There are three suggested approaches to control the piping vibrations:

• Supply mechanical restraints which will prevent movement of the pipe.

For example: Hold down supports, guides, gussets, hydraulic snabbers, etc… (Mechanical-Piping stress)

• Eliminate or control the pulsations. (Process Engineering)
• Eliminate the coupling of pulsations as forces into the piping. Avoid un-necessary bends. (Mechanical – Piping Stress)

While each of these approaches is valuable, no one approach is optimum in all cases and any one by itself can prove excessively expensive.

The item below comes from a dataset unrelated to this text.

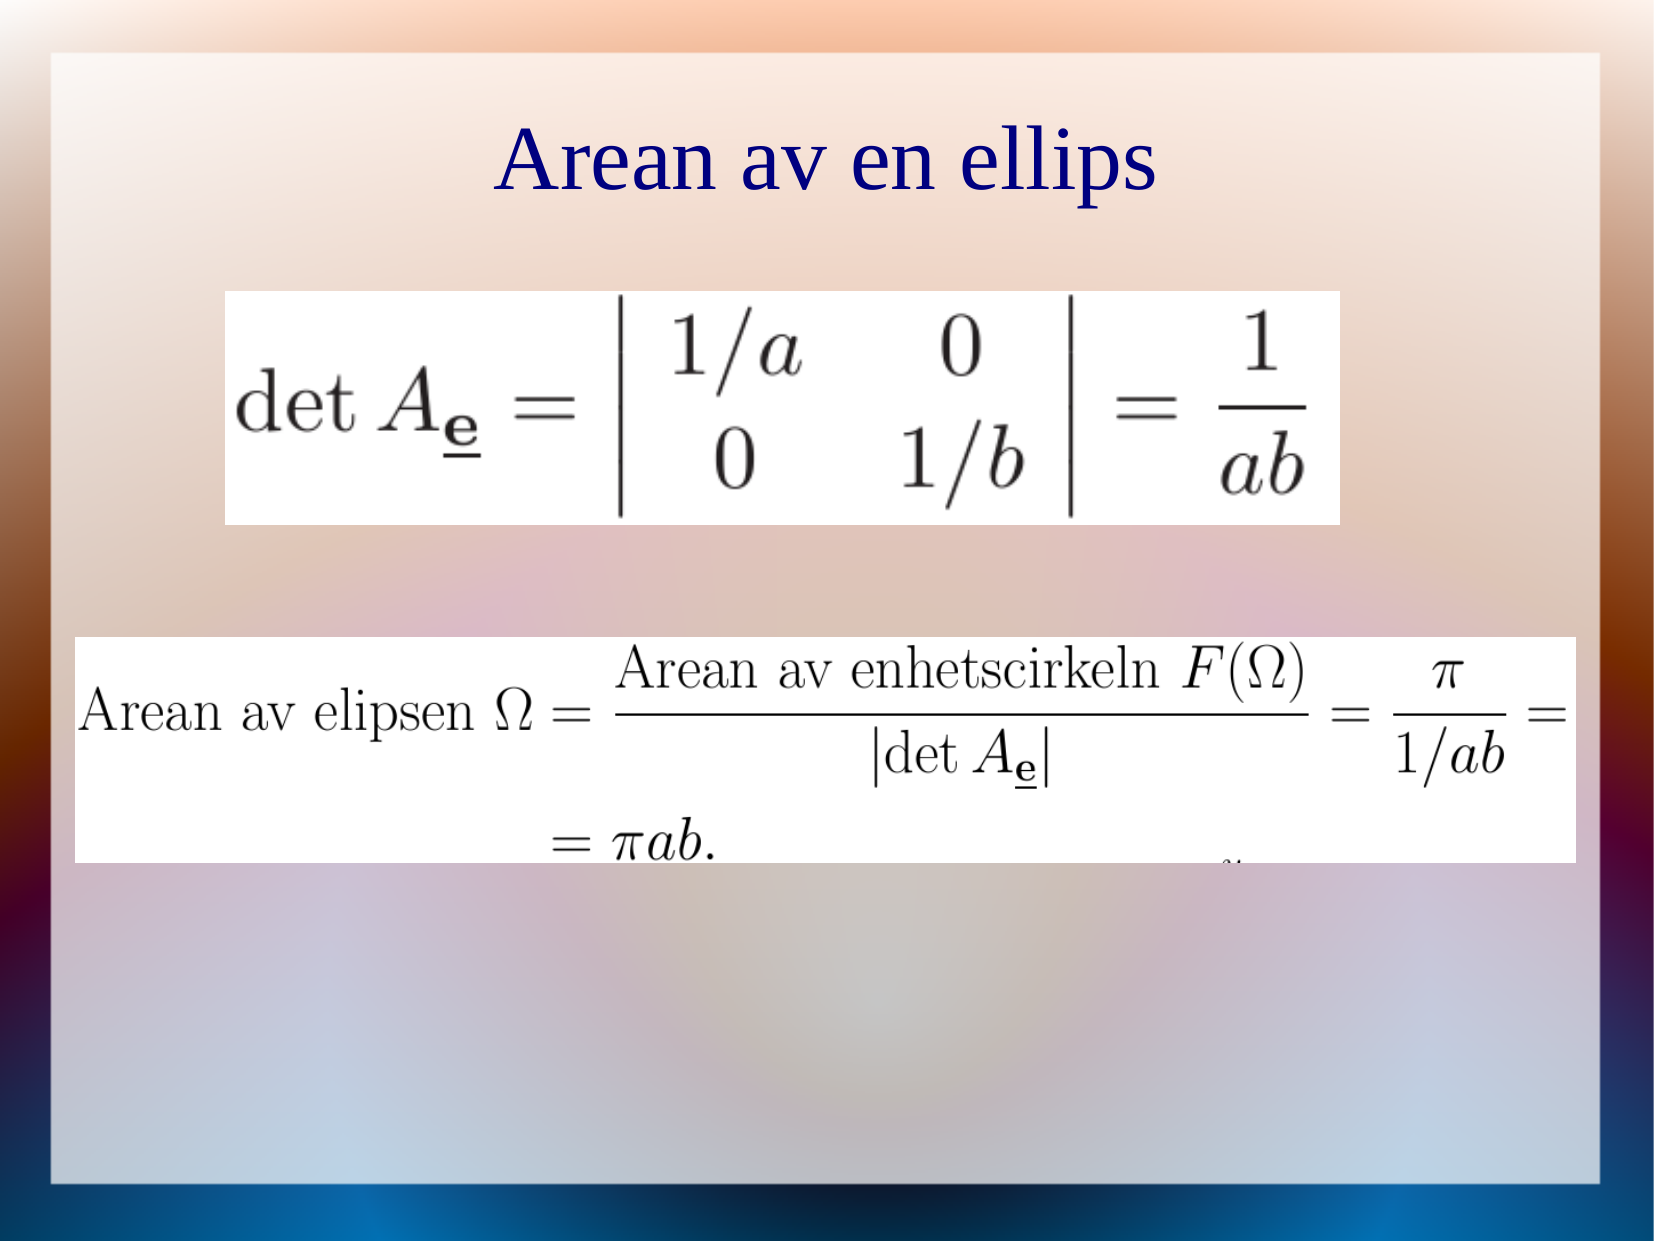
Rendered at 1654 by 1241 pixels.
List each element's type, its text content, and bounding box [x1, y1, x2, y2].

picture [0, 0, 1654, 1241]
title Arean av en ellips [82, 62, 1571, 255]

The cost of mechanically restraining compressor piping or overhead plant piping, for example, causes the engineer to seek help from other control approaches.

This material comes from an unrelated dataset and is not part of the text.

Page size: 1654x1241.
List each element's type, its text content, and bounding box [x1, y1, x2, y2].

A similar situation exists with pulsation control. If pulsation suppressors are designed to eliminate “all” pulsations (i.e., to a level that any piping system could be utilized) then it is found that pressure vessels of excessive size are required.

The concept of decoupling the pulsations from forcing the mechanical system into vibration will be involved in controlling the location of bends, constrictions and piping discontinuities relative to the pulsation standing waves.

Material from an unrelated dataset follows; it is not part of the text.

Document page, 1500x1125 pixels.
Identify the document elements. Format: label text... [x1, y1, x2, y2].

It is difficult, for example, to excite an infinitely long, straight, constant diameter pipe into vibration from internal pulsations.

6. Recommendation:

• Provide adequate supports, guides, hold–down supports, hydraulic snubbers when it is required.
• All unnecessary bends should be eliminated since they provide a strong coupling point between pulsation excitation forces and the mechanical system.
• Gussets can be used in piping systems is that of small auxiliary piping connections such as vents, drains, pressure test connections, etc. However, care must be taken to ensure that the welding does not introduce high stress risers.

• Computer programs, such as CAESAR II ®,  AutoPIPE and ANSYS can be used to calculate the natural frequencies and mode shapes of three-dimensional piping systems; however, their accuracy is highly dependent upon the assumptions of the end conditions.
• Also simplified tools or design procedures can be used, with experience, to provide effective designs which will not experience excessive vibrations or stresses.

 It is necessary to look for common symptoms of piping vibrations problems.

These include:

• Fatigue cracks in the piping,
• Leaks at flanges,
• Broken or loose pipe clamps or hanger,
• Cracked concrete piers,
• Rubbed weight supports (bright metal),
• Damaged pressure gages,
• Noise related to the pipe hitting its restraint, or high shell wall vibration.

7. Conclusion:

Finally, to minimize or eliminate piping vibration, it is the best to rely on experience during the design stage, follow good construction, practices during erection, and include pipe vibration monitoring as apart of the pre-operational or system startup test.

With certain flow conditions, piping systems will develop high levels of noise and vibration that can damage the pipes and related systems such as tube bundles, side cavities, and bluff or tapered bodies in flow streams. Pipe damage compromises plant safety, forces shutdowns, increases maintenance, and reduces efficiency and capacity. 

Piping failures due to vibration have been a major cause of downtime and fires in industrial plants across the world. As a result, it is important to evaluate the vibration levels of piping systems to ensure the levels are acceptable. If vibration levels are considered excessive, modifications to the piping and/or its support structure may be required. Alternatively, the excitation mechanisms contributing to the vibration must be altered or eliminated. For modifications to be effective, it is necessary to understand the principles involved.